**WHAT TO DO:** Duplicate the text of every page in this listing line for line, omitting the pictures.

Collection entries:
[Start of section]
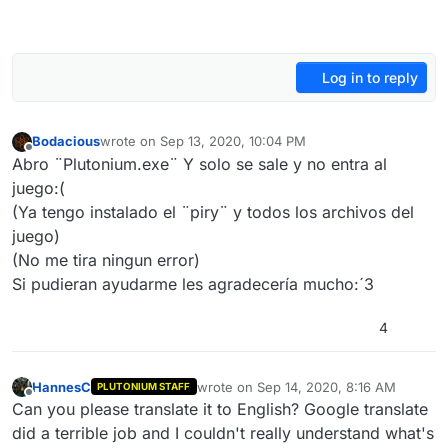
Log in to reply
Bodacious
wrote on
Sep 13, 2020, 10:04 PM
last edited by
Offline
Abro ¨Plutonium.exe¨ Y solo se sale y no entra al
juego:(
(Ya tengo instalado el ¨piry¨ y todos los archivos del
juego)
(No me tira ningun error)
Si pudieran ayudarme les agradecería mucho:´3
4
HannesC
wrote on
Sep 14, 2020, 8:16 AM
PLUTONIUM STAFF
last edited by HannesC
Sep 14, 2020, 11
Offline
Can you please translate it to English? Google translate
did a terrible job and I couldn't really understand what's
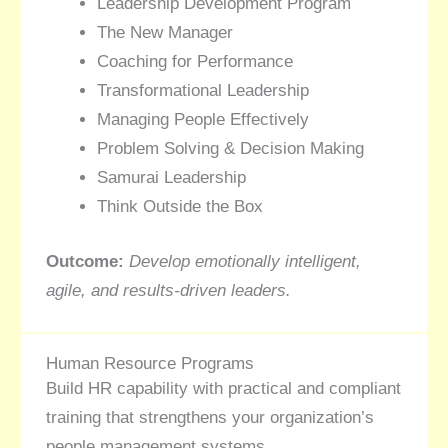
Leadership Development Program
The New Manager
Coaching for Performance
Transformational Leadership
Managing People Effectively
Problem Solving & Decision Making
Samurai Leadership
Think Outside the Box
Outcome:
Develop emotionally intelligent,
agile, and results-driven leaders.
Human Resource Programs
Build HR capability with practical and compliant
training that strengthens your organization’s
people management systems.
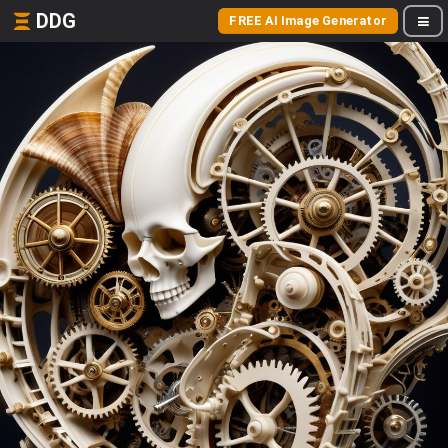
DDG
FREE AI Image Generator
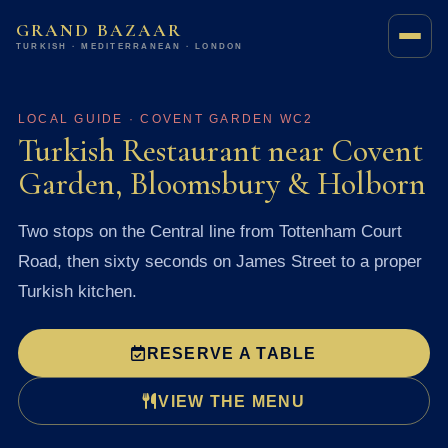
GRAND BAZAAR
TURKISH · MEDITERRANEAN · LONDON
LOCAL GUIDE · COVENT GARDEN WC2
Turkish Restaurant near Covent
Garden, Bloomsbury & Holborn
Two stops on the Central line from Tottenham Court
Road, then sixty seconds on James Street to a proper
Turkish kitchen.
RESERVE A TABLE
VIEW THE MENU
[End of section]
**ANSWER BOX:**
Log in to reply
Bodacious
wrote on
Sep 13, 2020, 10:04 PM
last edited by
Offline
Abro ¨Plutonium.exe¨ Y solo se sale y no entra al
juego:(
(Ya tengo instalado el ¨piry¨ y todos los archivos del
juego)
(No me tira ningun error)
Si pudieran ayudarme les agradecería mucho:´3
4
HannesC
wrote on
Sep 14, 2020, 8:16 AM
PLUTONIUM STAFF
last edited by HannesC
Sep 14, 2020, 11
Offline
Can you please translate it to English? Google translate
did a terrible job and I couldn't really understand what's
Leadership Development Program
The New Manager
Coaching for Performance
Transformational Leadership
Managing People Effectively
Problem Solving & Decision Making
Samurai Leadership
Think Outside the Box
Outcome:
Develop emotionally intelligent,
agile, and results-driven leaders.
Human Resource Programs
Build HR capability with practical and compliant
training that strengthens your organization’s
people management systems.
DDG
FREE AI Image Generator
GRAND BAZAAR
TURKISH · MEDITERRANEAN · LONDON
LOCAL GUIDE · COVENT GARDEN WC2
Turkish Restaurant near Covent
Garden, Bloomsbury & Holborn
Two stops on the Central line from Tottenham Court
Road, then sixty seconds on James Street to a proper
Turkish kitchen.
RESERVE A TABLE
VIEW THE MENU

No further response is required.